> **RECORDS FOR THE EXERCISE**
'''

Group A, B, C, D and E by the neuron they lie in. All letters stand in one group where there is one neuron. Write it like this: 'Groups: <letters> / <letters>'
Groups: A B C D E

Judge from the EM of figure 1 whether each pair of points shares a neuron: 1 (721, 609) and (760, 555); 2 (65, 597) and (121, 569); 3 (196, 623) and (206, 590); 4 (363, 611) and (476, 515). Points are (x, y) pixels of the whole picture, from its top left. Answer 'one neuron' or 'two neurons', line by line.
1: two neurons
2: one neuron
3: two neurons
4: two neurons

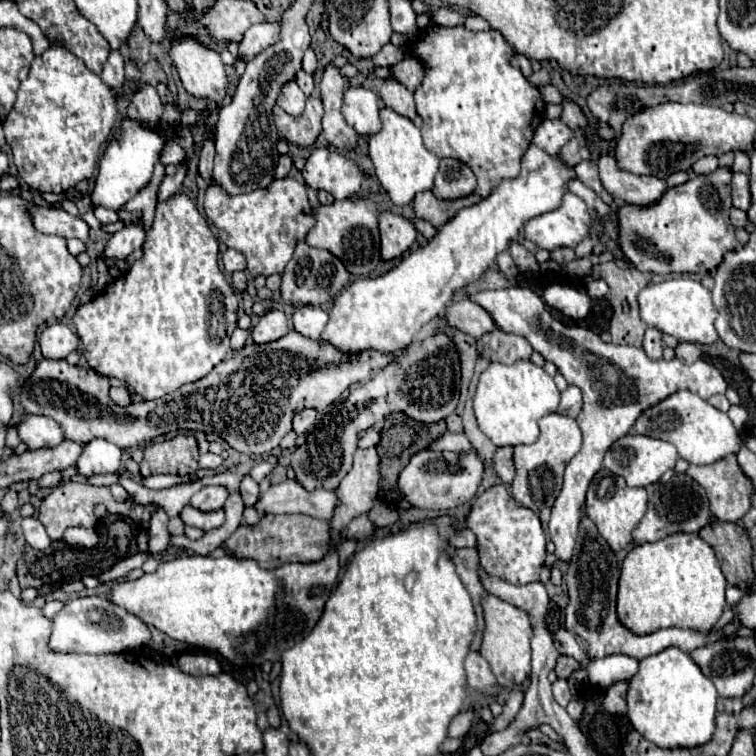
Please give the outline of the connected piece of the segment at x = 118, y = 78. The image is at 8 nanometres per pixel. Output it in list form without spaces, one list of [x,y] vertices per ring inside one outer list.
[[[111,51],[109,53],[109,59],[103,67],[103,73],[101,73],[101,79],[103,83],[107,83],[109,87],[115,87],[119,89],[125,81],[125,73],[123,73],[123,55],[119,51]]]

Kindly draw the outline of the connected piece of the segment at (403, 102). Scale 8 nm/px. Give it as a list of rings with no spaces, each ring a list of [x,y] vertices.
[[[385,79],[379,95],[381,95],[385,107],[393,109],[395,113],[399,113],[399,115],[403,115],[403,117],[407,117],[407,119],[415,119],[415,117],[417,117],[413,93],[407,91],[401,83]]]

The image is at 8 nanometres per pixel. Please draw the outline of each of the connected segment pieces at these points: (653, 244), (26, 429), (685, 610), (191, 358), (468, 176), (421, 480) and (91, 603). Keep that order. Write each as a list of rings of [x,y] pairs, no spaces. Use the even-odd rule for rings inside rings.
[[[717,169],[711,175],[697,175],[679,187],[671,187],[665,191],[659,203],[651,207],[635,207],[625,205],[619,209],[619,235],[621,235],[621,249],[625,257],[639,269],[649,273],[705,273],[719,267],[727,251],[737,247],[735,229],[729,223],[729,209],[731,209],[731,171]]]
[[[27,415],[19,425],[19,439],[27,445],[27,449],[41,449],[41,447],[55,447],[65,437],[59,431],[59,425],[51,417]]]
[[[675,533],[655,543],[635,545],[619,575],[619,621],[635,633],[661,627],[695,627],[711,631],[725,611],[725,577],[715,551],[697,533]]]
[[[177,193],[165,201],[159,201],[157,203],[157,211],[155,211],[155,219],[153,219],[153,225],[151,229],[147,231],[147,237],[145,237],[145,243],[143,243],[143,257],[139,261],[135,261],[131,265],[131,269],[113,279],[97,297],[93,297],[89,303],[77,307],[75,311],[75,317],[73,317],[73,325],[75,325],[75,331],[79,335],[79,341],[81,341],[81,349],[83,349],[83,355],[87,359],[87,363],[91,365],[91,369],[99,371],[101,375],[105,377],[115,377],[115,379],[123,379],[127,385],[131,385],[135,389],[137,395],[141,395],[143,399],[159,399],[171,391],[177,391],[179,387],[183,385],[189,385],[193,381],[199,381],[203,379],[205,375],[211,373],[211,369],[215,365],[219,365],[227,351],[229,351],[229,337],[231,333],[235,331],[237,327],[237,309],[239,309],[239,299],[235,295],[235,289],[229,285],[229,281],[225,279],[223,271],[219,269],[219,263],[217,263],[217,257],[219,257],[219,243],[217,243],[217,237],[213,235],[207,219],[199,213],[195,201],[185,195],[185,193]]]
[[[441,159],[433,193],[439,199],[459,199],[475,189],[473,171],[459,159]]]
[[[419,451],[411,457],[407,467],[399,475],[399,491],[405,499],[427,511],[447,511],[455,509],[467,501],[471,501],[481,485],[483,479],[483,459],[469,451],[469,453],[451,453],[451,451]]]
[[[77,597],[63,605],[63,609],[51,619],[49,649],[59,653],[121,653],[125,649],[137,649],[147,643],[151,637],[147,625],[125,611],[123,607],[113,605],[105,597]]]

'''

> **WHAT TO WORK ON**
Your answer must be an exact transcription of the records above, minus the pictures.

> **EXERCISE RESPONSE**
Group A, B, C, D and E by the neuron they lie in. All letters stand in one group where there is one neuron. Write it like this: 'Groups: <letters> / <letters>'
Groups: A B C D E

Judge from the EM of figure 1 whether each pair of points shares a neuron: 1 (721, 609) and (760, 555); 2 (65, 597) and (121, 569); 3 (196, 623) and (206, 590); 4 (363, 611) and (476, 515). Points are (x, y) pixels of the whole picture, from its top left. Answer 'one neuron' or 'two neurons', line by line.
1: two neurons
2: one neuron
3: two neurons
4: two neurons

Please give the outline of the connected piece of the segment at x = 118, y = 78. The image is at 8 nanometres per pixel. Output it in list form without spaces, one list of [x,y] vertices per ring inside one outer list.
[[[111,51],[109,53],[109,59],[103,67],[103,73],[101,73],[101,79],[103,83],[107,83],[109,87],[115,87],[119,89],[125,81],[125,73],[123,73],[123,55],[119,51]]]

Kindly draw the outline of the connected piece of the segment at (403, 102). Scale 8 nm/px. Give it as a list of rings with no spaces, each ring a list of [x,y] vertices.
[[[385,79],[379,95],[381,95],[385,107],[393,109],[395,113],[399,113],[399,115],[403,115],[403,117],[407,117],[407,119],[415,119],[415,117],[417,117],[413,93],[407,91],[401,83]]]

The image is at 8 nanometres per pixel. Please draw the outline of each of the connected segment pieces at these points: (653, 244), (26, 429), (685, 610), (191, 358), (468, 176), (421, 480) and (91, 603). Keep that order. Write each as a list of rings of [x,y] pairs, no spaces. Use the even-odd rule for rings inside rings.
[[[717,169],[711,175],[697,175],[679,187],[671,187],[665,191],[659,203],[651,207],[635,207],[625,205],[619,209],[619,235],[621,235],[621,249],[625,257],[639,269],[649,273],[705,273],[719,267],[727,251],[737,247],[735,229],[729,223],[729,209],[731,209],[731,171]]]
[[[27,415],[19,425],[19,439],[27,445],[27,449],[41,449],[41,447],[55,447],[65,437],[59,431],[59,425],[51,417]]]
[[[675,533],[655,543],[635,545],[619,575],[619,621],[635,633],[661,627],[695,627],[711,631],[725,611],[725,577],[715,551],[697,533]]]
[[[177,193],[165,201],[159,201],[157,203],[157,211],[155,211],[155,219],[153,219],[153,225],[151,229],[147,231],[147,237],[145,237],[145,243],[143,243],[143,257],[139,261],[135,261],[131,265],[131,269],[113,279],[97,297],[93,297],[89,303],[77,307],[75,311],[75,317],[73,317],[73,325],[75,325],[75,331],[79,335],[79,341],[81,341],[81,349],[83,349],[83,355],[87,359],[87,363],[91,365],[91,369],[99,371],[101,375],[105,377],[115,377],[115,379],[123,379],[127,385],[131,385],[135,389],[137,395],[141,395],[143,399],[159,399],[171,391],[177,391],[179,387],[183,385],[189,385],[193,381],[199,381],[203,379],[205,375],[211,373],[211,369],[215,365],[219,365],[227,351],[229,351],[229,337],[231,333],[235,331],[237,327],[237,309],[239,309],[239,299],[235,295],[235,289],[229,285],[229,281],[225,279],[223,271],[219,269],[219,263],[217,263],[217,257],[219,257],[219,243],[217,243],[217,237],[213,235],[207,219],[199,213],[195,201],[185,195],[185,193]]]
[[[441,159],[433,193],[439,199],[459,199],[475,189],[473,171],[459,159]]]
[[[419,451],[411,457],[407,467],[399,475],[399,491],[405,499],[427,511],[447,511],[455,509],[467,501],[471,501],[481,485],[483,479],[483,459],[469,451],[469,453],[451,453],[451,451]]]
[[[77,597],[63,605],[63,609],[51,619],[49,649],[59,653],[121,653],[125,649],[137,649],[147,643],[151,637],[147,625],[125,611],[123,607],[113,605],[105,597]]]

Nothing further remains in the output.